Ensemble de céramiques fumées, 2014-2015 © Isabelle Henricot

L’œuvre la plus marquante est sans doute le « Mur de têtes », un mur de 10 mètres de long réalisé spécialement pour l’exposition au moyen de 400 à 500 briques modelées en forme d’autoportraits grimaçants, de figures grotesques ou de formes hybrides. Comme très souvent dans le travail de Barceló, c’est la technique qui a inspiré l’œuvre et non l’inverse. C’est parce que les anciens ouvriers de la tuilerie-briqueterie où il a installé son atelier ne savaient faire que des briques et des tuiles qu’il a commencé à utiliser des briques qui se sont transformées en têtes, comme autant de « mémoires » inscrites dans les murs eux-mêmes.

Mur de têtes, 2016 © Isabelle Henricot

Mur de têtes, 2016, détail © Isabelle Henricot

Mur de têtes, 2016, détails © Isabelle Henricot

 

L’autre partie de l’exposition, située à la BnF, propose naturellement un parcours autour des estampes, qui constituent une part essentielle et méconnue du travail de Miquel Barceló.

Invité à concevoir l’agencement de l’exposition avec la commissaire Cécile Pocheau Lesteven, l’artiste a d’emblée proposé de réaliser une œuvre monumentale et éphémère dans l’allée Julien Cain, qui donne accès à l’exposition. Intitulée « Le Grand Verre de terre » – clin d’œil au « Grand Verre » de Marcel Duchamp et référence au lombric qui favorise la régénération de la terre et ainsi le cycle de la vie – cette fresque de 190 mètres de long et de 6 mètres de haut recouvre toute la surface des vitres de l’allée. Reprenant le procédé utilisé dans son atelier de Villafranca, où il avait enduit la paroi vitrée d’une fine couche d’argile – comme on le fait avec le blanc d’Espagne – pour atténuer la lumière trop forte du soleil, Barceló a badigeonné la grande verrière de la BnF avant d’y tracer avec les doigts ou à l’aide de divers outils des dessins qui laissent pénétrer la lumière et dont les reflets dansent sur le sol et les murs au gré des rayons du soleil. Assisté d’étudiants des Beaux-Arts qui ont étalé l’argile à l’éponge vitre par vitre, permettant ainsi au support de rester frais, l’artiste a réalisé en douze jours cette immense fresque animée d’un bestiaire fantastique et de figures ou de motifs empruntés à son répertoire iconographique (crucifixion, danse macabre, autoportrait, grotte…).

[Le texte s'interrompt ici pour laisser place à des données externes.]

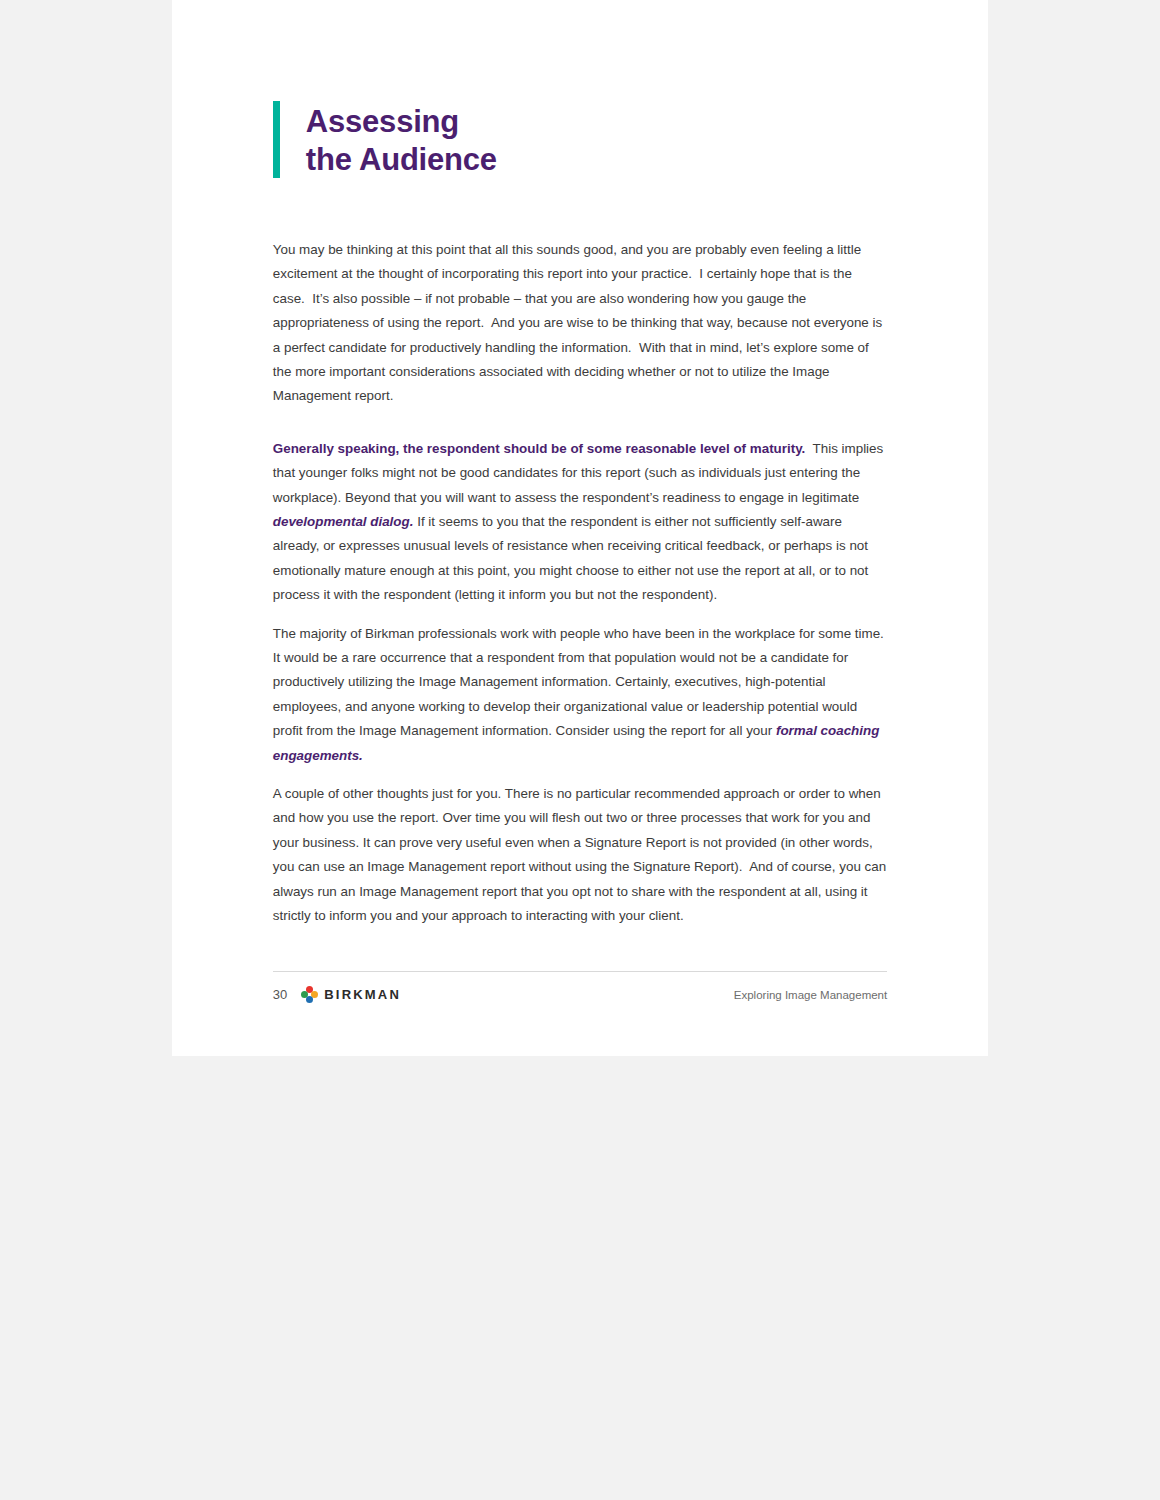Assessing
the Audience
You may be thinking at this point that all this sounds good, and you are probably even feeling a little excitement at the thought of incorporating this report into your practice. I certainly hope that is the case. It’s also possible – if not probable – that you are also wondering how you gauge the appropriateness of using the report. And you are wise to be thinking that way, because not everyone is a perfect candidate for productively handling the information. With that in mind, let’s explore some of the more important considerations associated with deciding whether or not to utilize the Image Management report.
Generally speaking, the respondent should be of some reasonable level of maturity. This implies that younger folks might not be good candidates for this report (such as individuals just entering the workplace). Beyond that you will want to assess the respondent’s readiness to engage in legitimate developmental dialog. If it seems to you that the respondent is either not sufficiently self-aware already, or expresses unusual levels of resistance when receiving critical feedback, or perhaps is not emotionally mature enough at this point, you might choose to either not use the report at all, or to not process it with the respondent (letting it inform you but not the respondent).
The majority of Birkman professionals work with people who have been in the workplace for some time. It would be a rare occurrence that a respondent from that population would not be a candidate for productively utilizing the Image Management information. Certainly, executives, high-potential employees, and anyone working to develop their organizational value or leadership potential would profit from the Image Management information. Consider using the report for all your formal coaching engagements.
A couple of other thoughts just for you. There is no particular recommended approach or order to when and how you use the report. Over time you will flesh out two or three processes that work for you and your business. It can prove very useful even when a Signature Report is not provided (in other words, you can use an Image Management report without using the Signature Report). And of course, you can always run an Image Management report that you opt not to share with the respondent at all, using it strictly to inform you and your approach to interacting with your client.
30 BIRKMAN Exploring Image Management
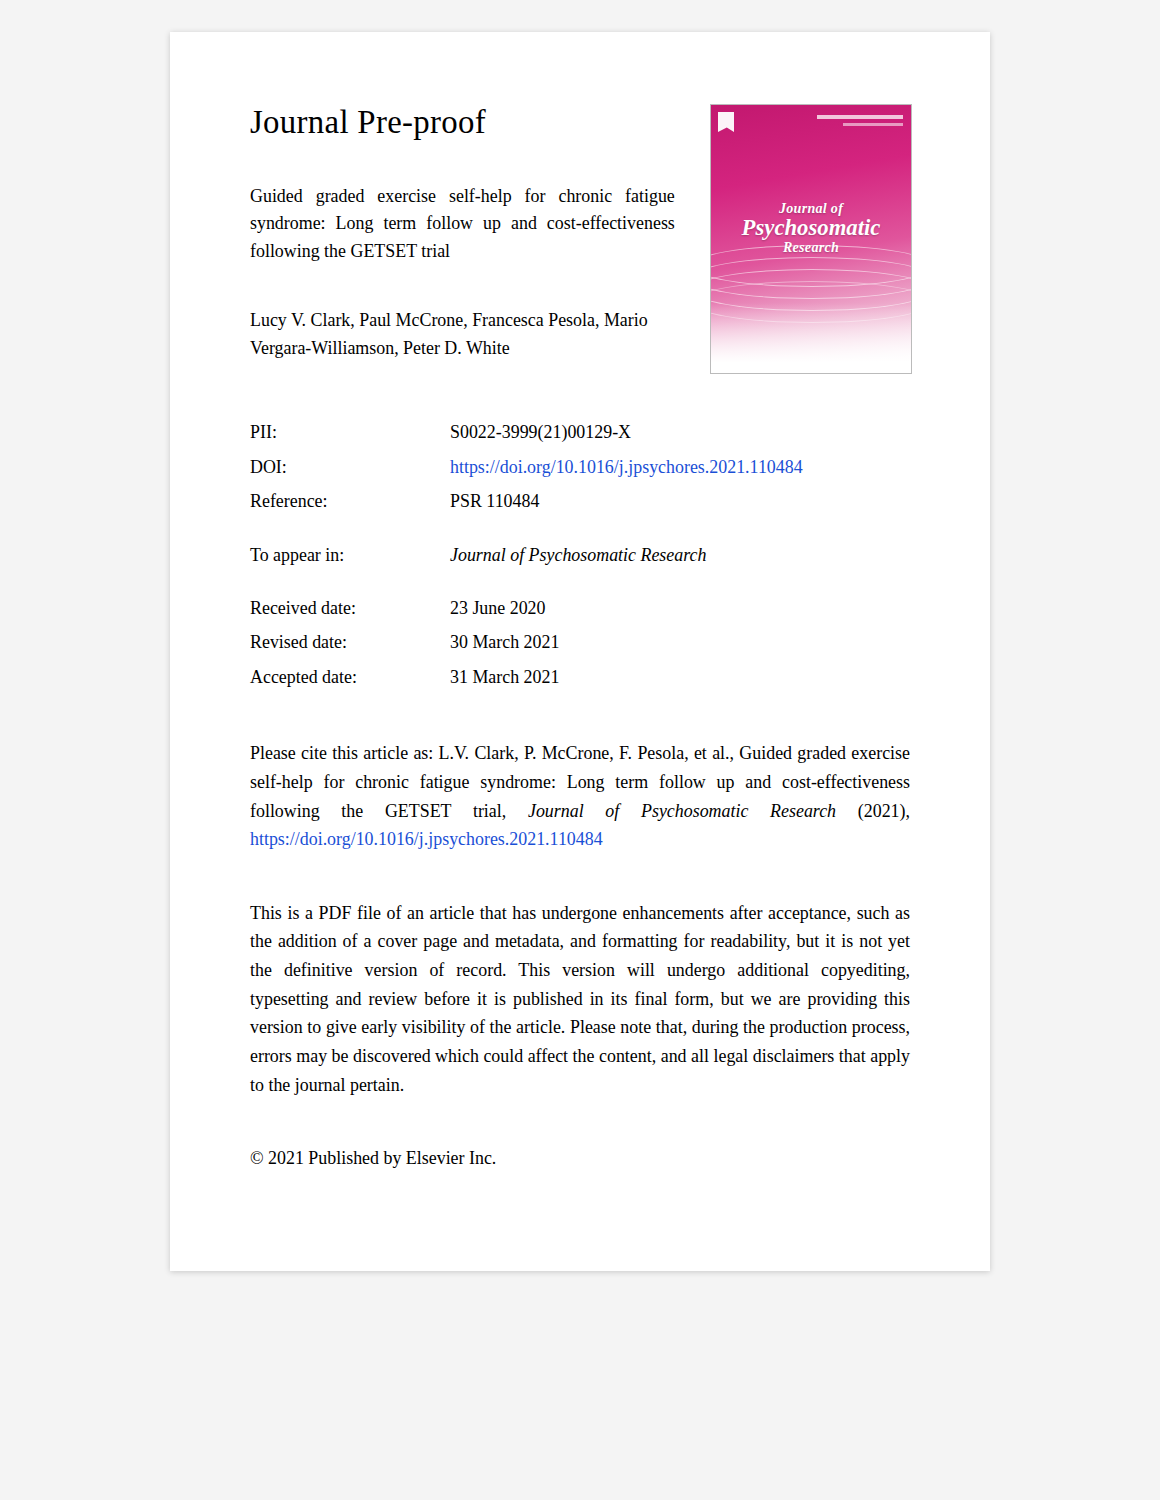Journal Pre-proof
Guided graded exercise self-help for chronic fatigue syndrome: Long term follow up and cost-effectiveness following the GETSET trial
Lucy V. Clark, Paul McCrone, Francesca Pesola, Mario Vergara-Williamson, Peter D. White
Journal of PsychosomaticResearch
| PII: | S0022-3999(21)00129-X |
| DOI: | https://doi.org/10.1016/j.jpsychores.2021.110484 |
| Reference: | PSR 110484 |
| To appear in: | Journal of Psychosomatic Research |
| Received date: | 23 June 2020 |
| Revised date: | 30 March 2021 |
| Accepted date: | 31 March 2021 |
Please cite this article as: L.V. Clark, P. McCrone, F. Pesola, et al., Guided graded exercise self-help for chronic fatigue syndrome: Long term follow up and cost-effectiveness following the GETSET trial, Journal of Psychosomatic Research (2021), https://doi.org/10.1016/j.jpsychores.2021.110484
This is a PDF file of an article that has undergone enhancements after acceptance, such as the addition of a cover page and metadata, and formatting for readability, but it is not yet the definitive version of record. This version will undergo additional copyediting, typesetting and review before it is published in its final form, but we are providing this version to give early visibility of the article. Please note that, during the production process, errors may be discovered which could affect the content, and all legal disclaimers that apply to the journal pertain.
© 2021 Published by Elsevier Inc.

BnF, allée Jules Cain © Isabelle Henricot

BnF, allée Jules Cain, reflets sur le sol © Isabelle Henricot

Le Grand Verre de Terre, detail squelette suspendu

Le Grand Verre de Terre, 2016, detail visages

Le Grand Verre de Terre, detail, guerrier sur cerf

 

BnF, allée Jules Cain, Le Grand Verre de Terre, 2016, détails BnF, allée Jules Cain, Le Grand Verre de Terre, 2016, détails © Isabelle Henricot

BnF, allée Jules Cain, Le Grand Verre de Terre, 2016, détails © Isabelle Henricot

BnF, allée Jules Cain, Le Grand Verre de Terre, 2016, détails © Isabelle Henricot

L’art pariétal a eu une très grande influence sur l’œuvre de Barceló. Membre du comité qui a présidé à la reconstitution de la grotte Chauvet, il évoque avec beaucoup d’émotion sa découverte de ces peintures vieilles de 36 000 ans, « sans doute le plus grand choc esthétique de ma vie ». Dessiner avec les doigts ou avec des éclats d’os dans l’argile fraîche comme le faisaient déjà les artistes du Paléolithique trouve un écho direct dans sa manière de travailler. Il y a toujours chez lui « cette envie assez physique de gratter quand la peinture est fraîche ».

« Graver, c’est une espèce de pulsion, la même qu’à l’origine de la peinture, une pulsion très érotique. »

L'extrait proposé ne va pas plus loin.